Trump endorses GOP senators' last-ditch Obamacare repeal plan

President Donald Trump on Wednesday urged Republican senators to push through a last-ditch attempt to repeal the Affordable Care Act before the end of the month.

In a tweet, the president for the first time explicitly endorsed the health-care plan spearheaded by Sens. Lindsey Graham, R-S.C., and Bill Cassidy, R-La. The senators are rushing to pass the bill before a Sept. 30 deadline to use budget rules that would allow them to approve it with only Republican votes.

The health-care bill sets up a block grant system to allot money to the states. Many of them are expected to see less federal funding under the plan than they currently get.

"I hope Republican Senators will vote for Graham-Cassidy and fulfill their promise to Repeal & Replace ObamaCare. Money direct to the States!" Trump wrote on Twitter.

The senators backing it say it will give states more control over their health care rather than the federal government. It faces a tough fight and potentially razor-thin margin in the Senate.

Critics have expressed concerns that it will drastically increase the number of uninsured Americans and lead to fewer financial protections for people with pre-existing conditions. Ten bipartisan governors have urged the Senate not to pass the plan, while numerous major health-care groups have criticized the bill.

Senator Lindsey Graham (2nd R), R-SC, stands with Senator Bill Cassidy (L), R-LA, Senator Dean Heller (2nd L), R-NV, and Senator Ron Johnson (R), R-WI, to announce their legislation to repeal and replace Obamacare through block grants on Capitol Hill in Washington, DC, on September 13, 2017.
Jim Watson | AFP | Getty Images

In addition, the nonpartisan Congressional Budget Office will not have the time to estimate the plan's effects on insurance coverage and premiums before the Senate would vote on it.

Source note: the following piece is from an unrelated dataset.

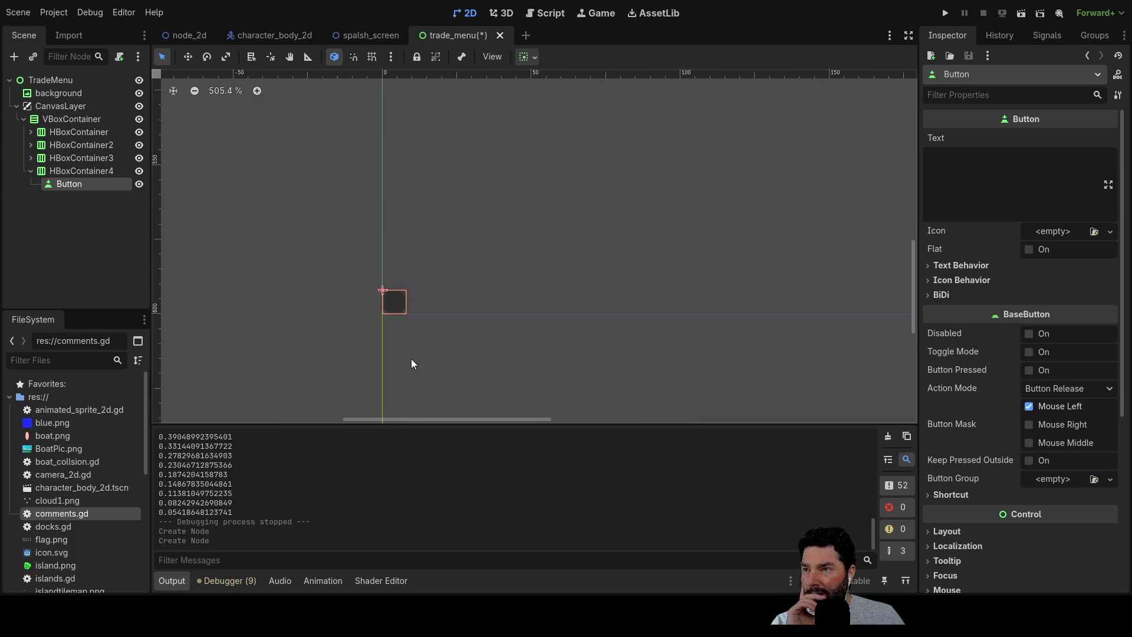
pyautogui.scroll(5, 416, 290)
pyautogui.scroll(1, 436, 283)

If three Republican senators oppose the plan, it will fail. Multiple attempts to repeal Obamacare already failed in the Senate earlier this year amid GOP opposition.

Sen. Rand Paul, R-Ky., has repeatedly stated he will not support the plan. He says he wants a bill that goes further to repeal Obamacare.

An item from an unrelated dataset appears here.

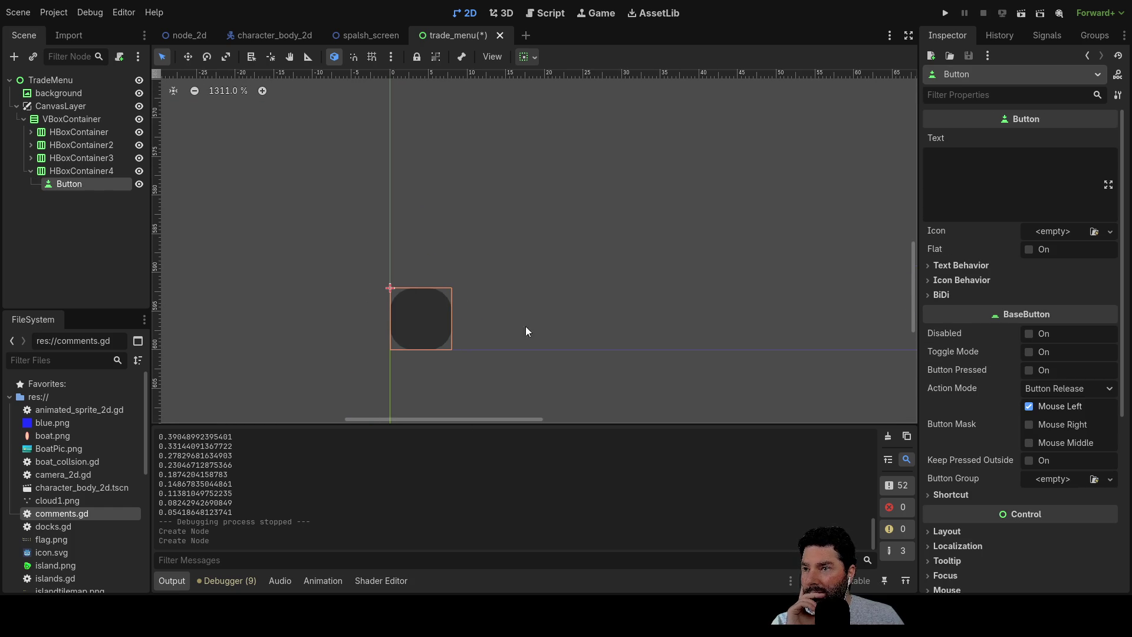
pyautogui.click(946, 171)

Trump lambasted Paul on Twitter over his opposition.

On Wednesday, Paul tweeted that he is "currently working with the president to finalize" a "better replacement with cross state purchase of inexpensive insurance."

Focus has turned to Sens. Susan Collins, R-Maine, Lisa Murkowski, R-Alaska, and John McCain, R-Ariz., who voted against the last GOP attempt to overhaul the health-care system. While Collins has suggested she has problems with the Cassidy-Graham plan, neither Murkowski nor McCain have given a clear sense of where they stand. McCain, a friend of Graham, cast the vote that killed the previous repeal attempt.